Nummer 300 - Juni 1999 | Theater

Theater aller Länder zeigt euch!

Sinnliches Kunstspektakel mit lateinamerikanischen Beiträgen in Berlin

Das Festival „Theater der Welt“, das alle drei Jahre – zuletzt 1996 in Dresden – stattfindet, hat dieses Jahr Berlin zu seinem Treffpunkt gemacht und KünstlerInnen aller Kontinente eingeladen. Vom 18.6. bis zum 4.7. gastieren über 30 Theatergruppen in Berlin.

Ann-Catherine Geuder

Das Festival „Theater der Welt“ ist ein einzigartiges interkulturelles Treffen auf und zwischen den Bühnen.

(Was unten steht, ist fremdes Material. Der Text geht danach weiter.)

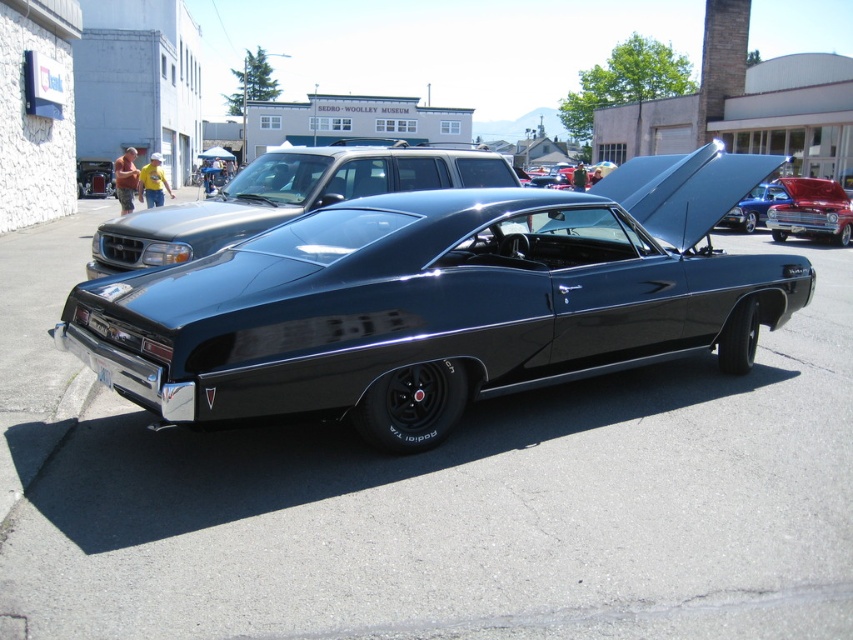
You are standing at the origin point of the coordinate system in the car show. The shiny black muscle car at center is located at point 0.470, 0.518. If you want to walk directly towards it, which direction should you move in relation to your current position?

Since the shiny black muscle car at center is located at coordinates [440,300], you should move northeast to reach it from the origin point.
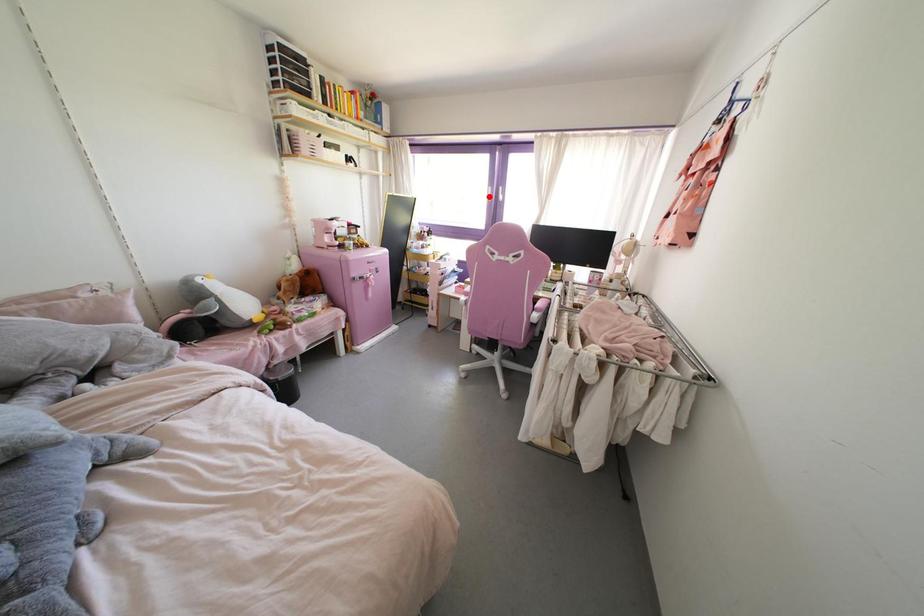
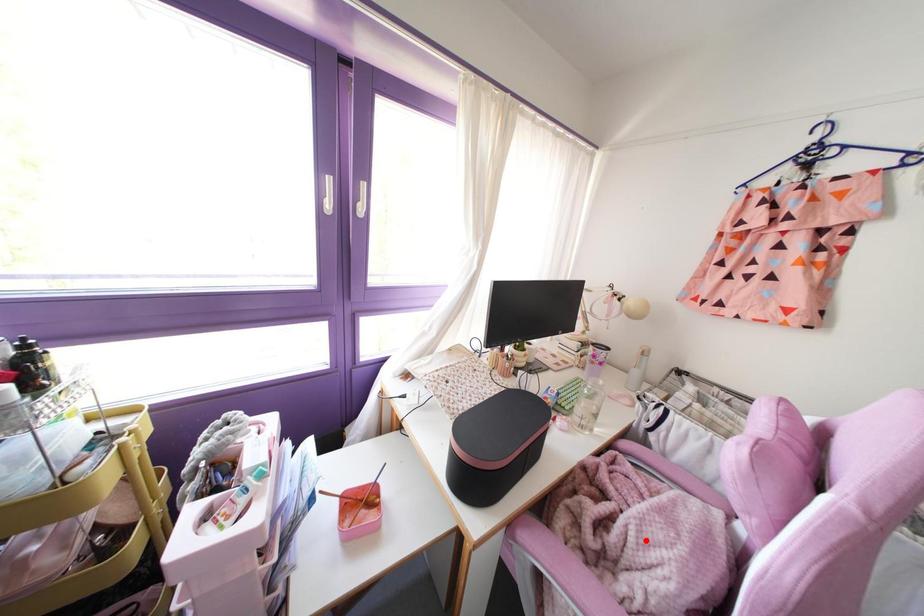
I am providing you with two images of the same scene from different viewpoints. A red point is marked on the first image and another point is marked on the second image. Is the marked point in image1 the same physical position as the marked point in image2?

No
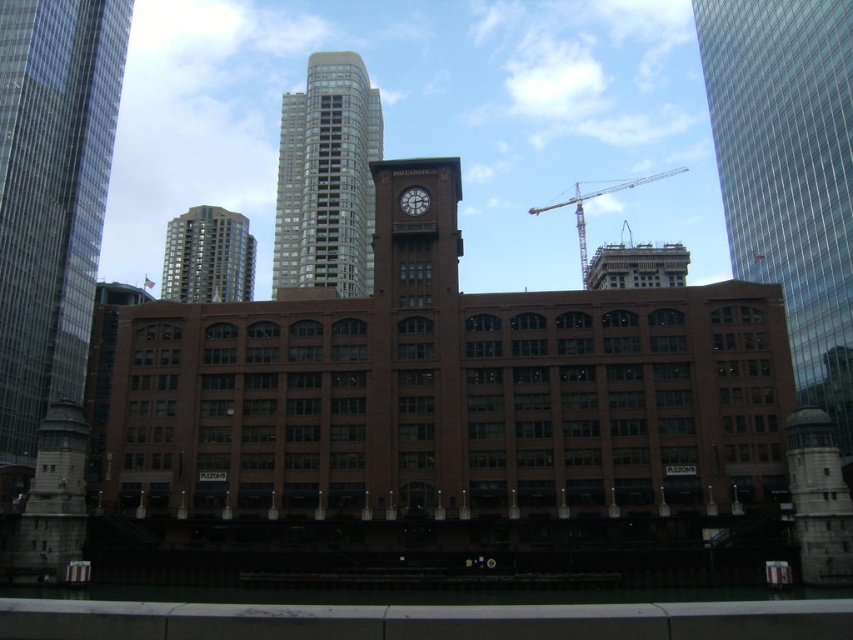
Based on the photo, you are standing at the center of the walkway and want to take a photo of the gold glass tower at upper center. According to the scene description, where should you position yourself to capture the tower in the center of your camera frame?

To capture the gold glass tower at upper center in the center of your camera frame, position yourself at the center of the walkway since the tower is located at coordinates [207,257], which corresponds to the upper center position in the scene.

You are an architect evaluating the urban layout. You need to determine which object occupies more horizontal space in the scene between the glassy reflective skyscraper at right and the matte brown clock at center. Based on the scene, can you identify which one is wider?

The glassy reflective skyscraper at right is wider than the matte brown clock at center, as its width surpasses that of the clock.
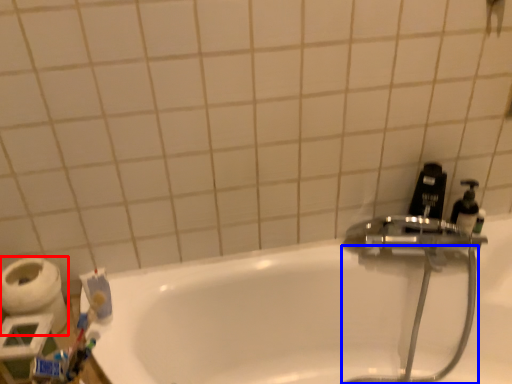
Question: Which object appears farthest to the camera in this image, toilet paper (highlighted by a red box) or garden hose (highlighted by a blue box)?

Choices:
 (A) toilet paper
 (B) garden hose

Answer: (A)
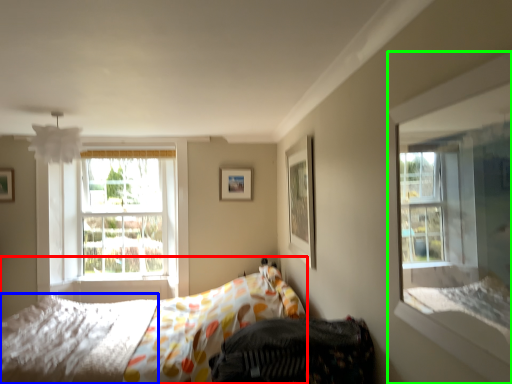
Question: Which object is the farthest from bed (highlighted by a red box)? Choose among these: mattress (highlighted by a blue box) or window (highlighted by a green box).

Choices:
 (A) mattress
 (B) window

Answer: (B)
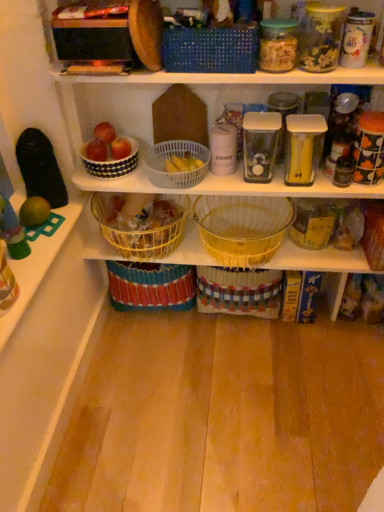
At what (x,y) coordinates should I click in order to perform the action: click on vacant area that is in front of red matte apple at upper left, positioned as the 1th apple in left-to-right order. Please return your answer as a coordinate pair (x, y). The image size is (384, 512). Looking at the image, I should click on coord(107,175).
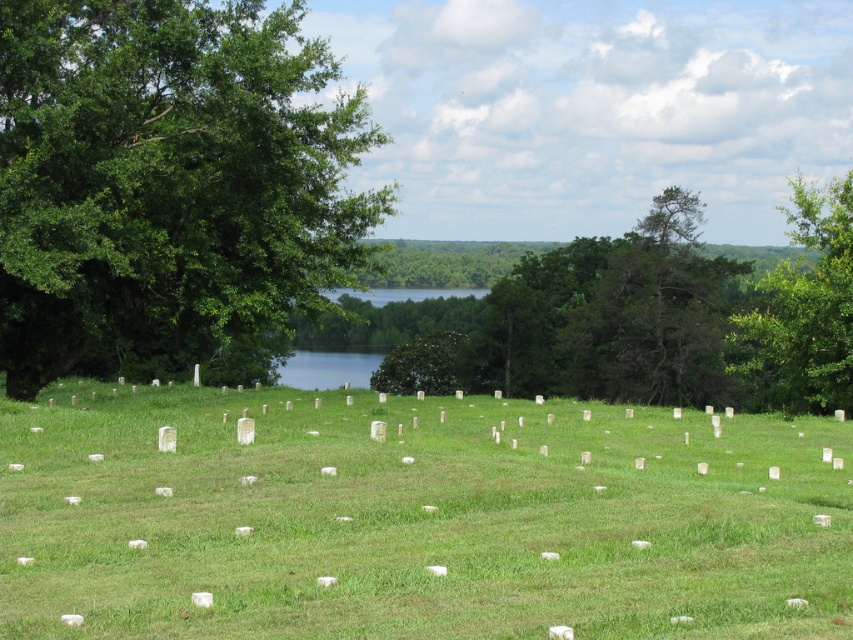
Locate an element on the screen. This screenshot has height=640, width=853. green grass at center is located at coordinates (415, 518).

Is point (434, 625) closer to viewer compared to point (167, 140)?

Yes, point (434, 625) is closer to viewer.

Identify the location of green grass at center. (415, 518).

Who is lower down, green leafy tree at left or green leafy tree at upper right?

green leafy tree at upper right

The height and width of the screenshot is (640, 853). I want to click on green leafy tree at left, so click(x=167, y=173).

Identify the location of green leafy tree at left. This screenshot has height=640, width=853. (167, 173).

Looking at this image, does green grass at center have a lesser width compared to green leafy tree at upper right?

Yes.

Can you confirm if green grass at center is positioned to the left of green leafy tree at upper right?

Yes, green grass at center is to the left of green leafy tree at upper right.

Find the location of a particular element. Image resolution: width=853 pixels, height=640 pixels. green grass at center is located at coordinates point(415,518).

You are a GUI agent. You are given a task and a screenshot of the screen. Output one action in this format:
    pyautogui.click(x=<x>, y=<y>)
    Task: Click on the green grass at center
    
    Given the screenshot: What is the action you would take?
    pyautogui.click(x=415, y=518)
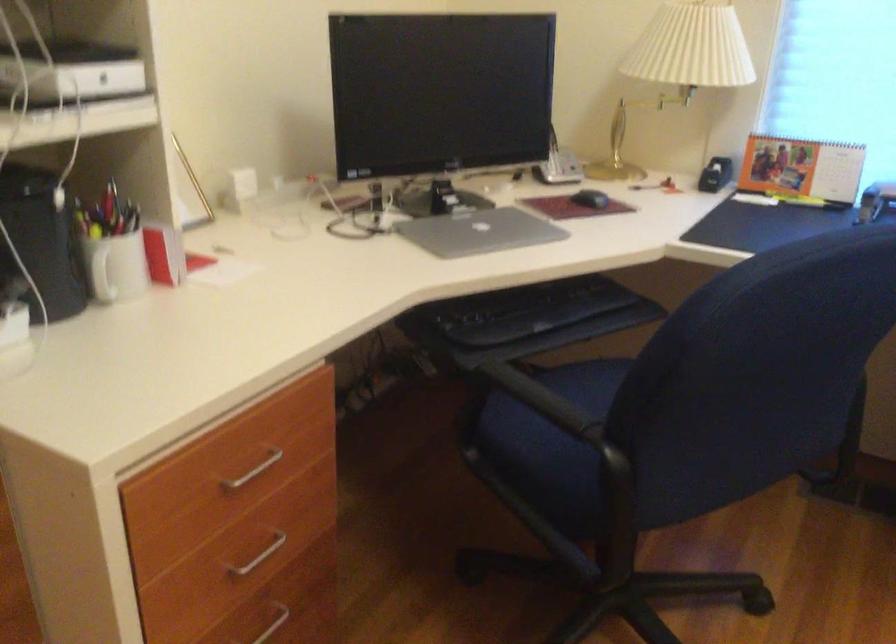
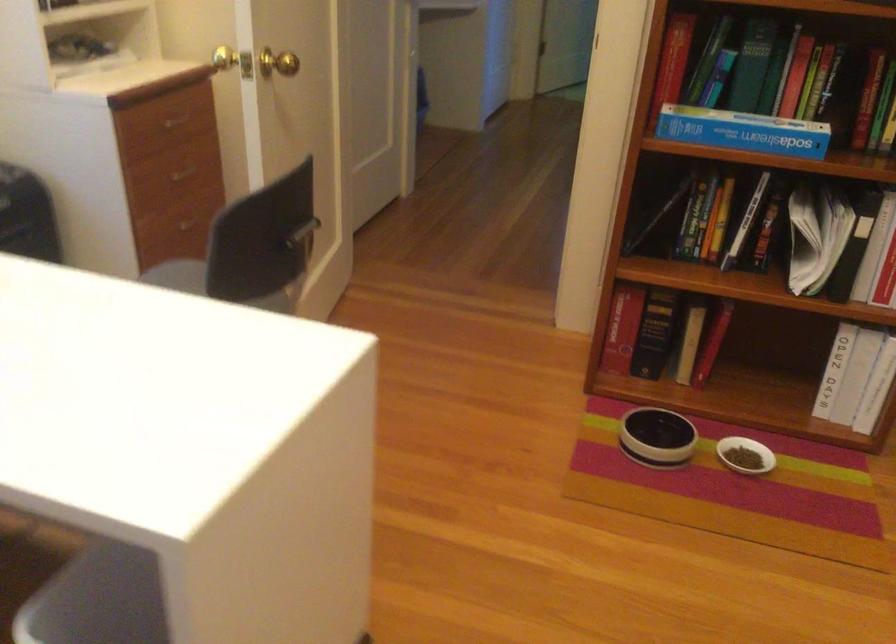
How did the camera likely rotate?

The rotation direction of the camera is right-down.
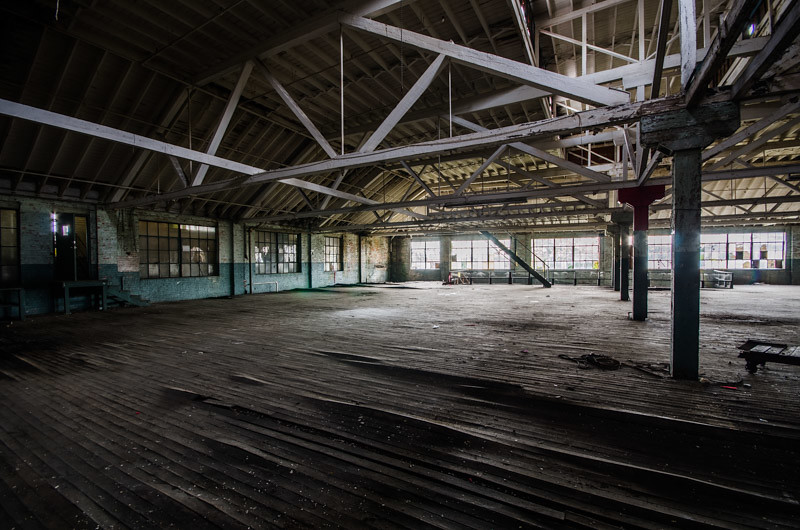
Find the location of a particular element. The width and height of the screenshot is (800, 530). stairs is located at coordinates (520, 261), (118, 296).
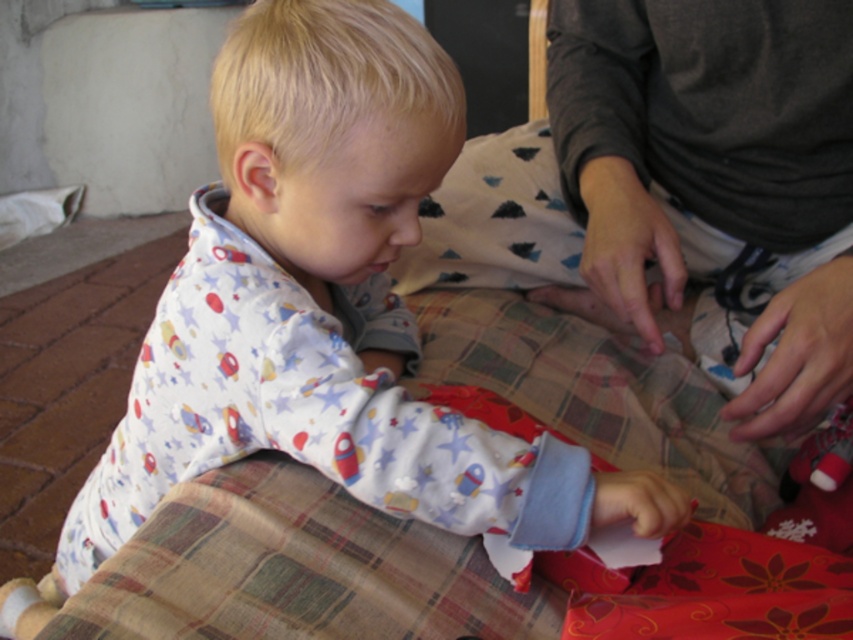
You are a parent trying to dress your child who is currently lying on a bed. You notice the white cotton pajamas at center and the dark gray fabric at center. Which item is closer to the child?

The white cotton pajamas at center is positioned under the dark gray fabric at center, so the dark gray fabric at center is closer to the child.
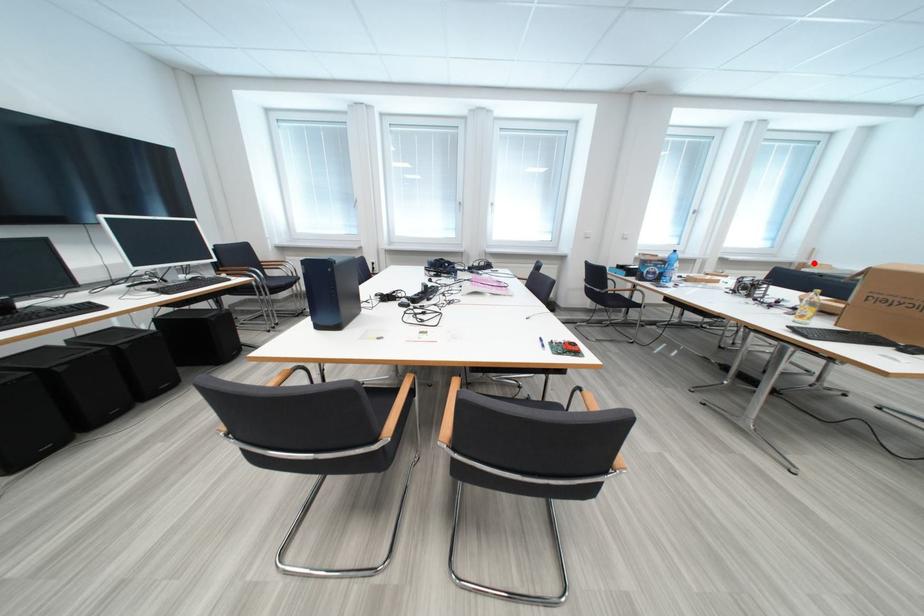
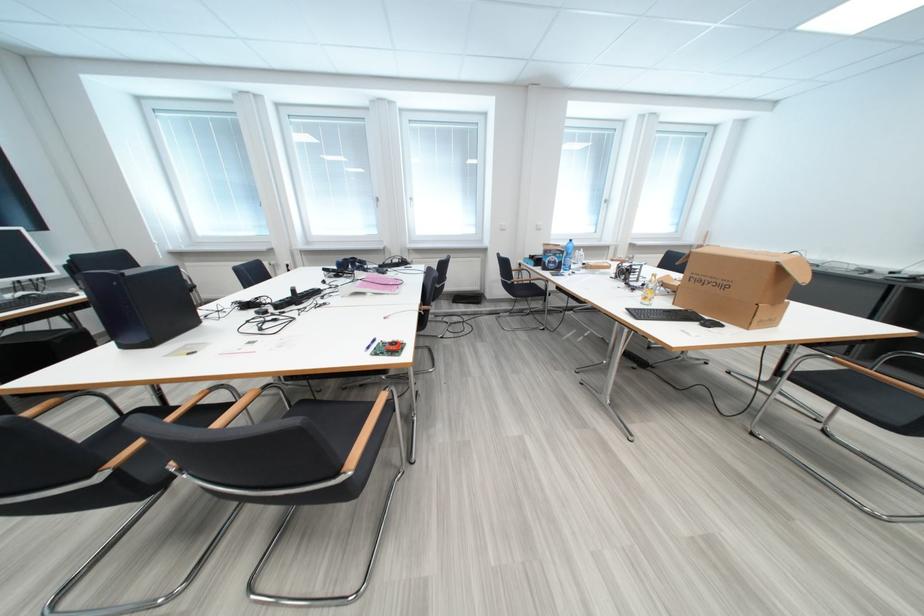
Question: I am providing you with two images of the same scene from different viewpoints. A red point is shown in image1. For the corresponding object point in image2, is it positioned nearer or farther from the camera?

Choices:
 (A) Nearer
 (B) Farther

Answer: (A)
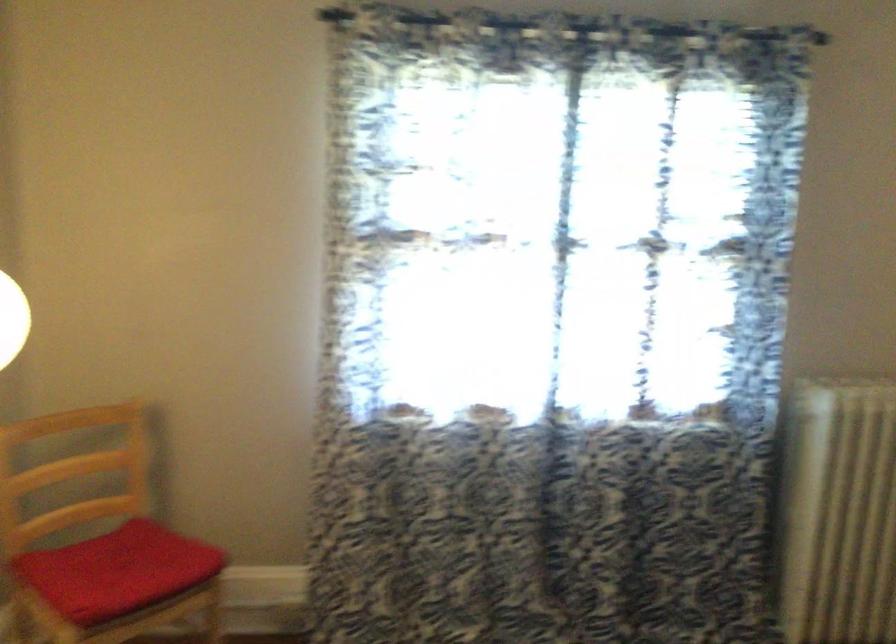
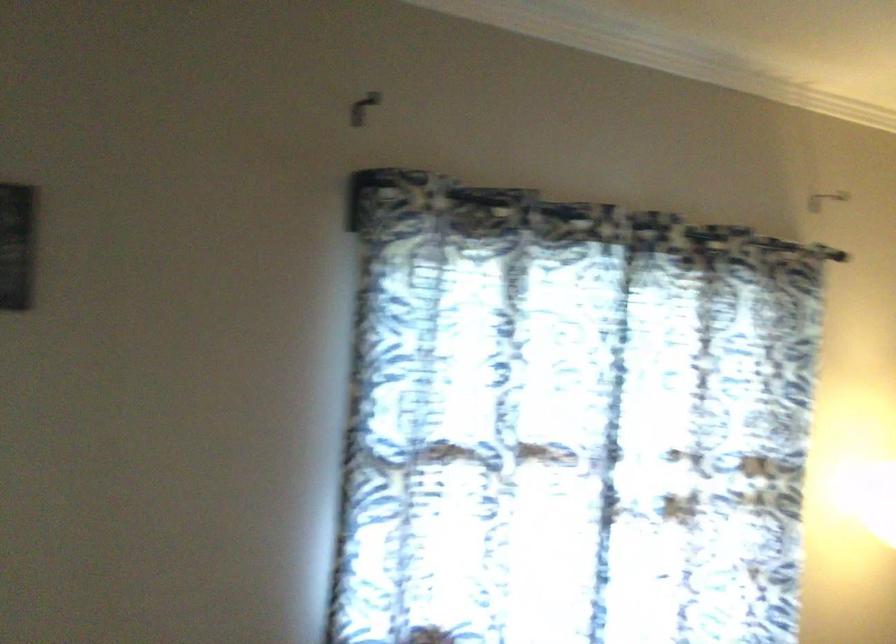
Question: The camera is either moving clockwise (left) or counter-clockwise (right) around the object. The first image is from the beginning of the video and the second image is from the end. Is the camera moving left or right when shooting the video?

Choices:
 (A) Left
 (B) Right

Answer: (B)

Erfreulich ist dabei vor allem, daß auch lateinamerikanisches Theater wieder den Weg auf deutsche Bühnen findet, so u.a. die kolumbianisch-spanische Gemeinschaftsproduktion des Teatro de los Sentidos und aus Argentinien das Sportivo Teatral. Aus Brasilien werden das Straßentheater Grande Companhia Brasileira de Mystérios e Novidades und das Puppentheater Caixa de Imagens erwartet. Abgerundet wird das lateinamerikanische Programm von argentinischen Theaternächten, die sich leider größtenteils mit den Vorstellungen des andalusischen Theaters La Zaranda überschneiden.

Vielseitige Gestaltung

Die Theateraufführungen werden von Ausstellungen, Installationen und Performances begleitet, die ein lebendiges, alle Sinne ansprechendes Kunstspektakel versprechen. Dies ist die Hoffnung der VeranstalterInnen, die das Publikum einladen wollen, „über die eigenen Grenzen hinauszugehen, Erfahrungen zu machen, die jenseits der Kommunikation durch Sprache und Begriffe liegen“. Dem eurozentristischen Kanon wird Kunst aus den Peripherien entgegengesetzt, Kunst, die auf differierende Realitäten verweist, die sich weder als völlig andersartig noch als Kopie der westlichen Kunst begreift. So ist den Stücken, die auf dem Festival „Theater der Welt“ aufgeführt werden, die Suche nach der eigenen Identität gemein.
Die verschiedenen Theatergruppen zeigen, daß es Verständigung auch über das Sprachliche hinaus geben kann. In der Kombination der künstlerischen Mittel liegt der Reiz der meisten Stücke. Viele werden mit Musik begleitet, nehmen Tanzelemente auf oder kommunizieren über Kostüme und Bühnengestaltung. Gleichzeitig ist es den VeranstalterInnen durch die Auswahl solcher sinnesbetonten Stücke gelungen, Verständnisschwierigkeiten zu verringern. Übertitelungen oder Simultanübersetzungen erleichtern zwar den Zugang zu den originalsprachig aufgeführten Stücken, doch der Eindruck ist um so tiefer, wenn er emotional erfahren wird. „Theater der Welt“ bietet zweieinhalb Wochen lang ein volles, abwechslungsreiches Programm, das nicht nur Lust an der Begegnung mit sich selbst, sondern vor allem mit anderen macht.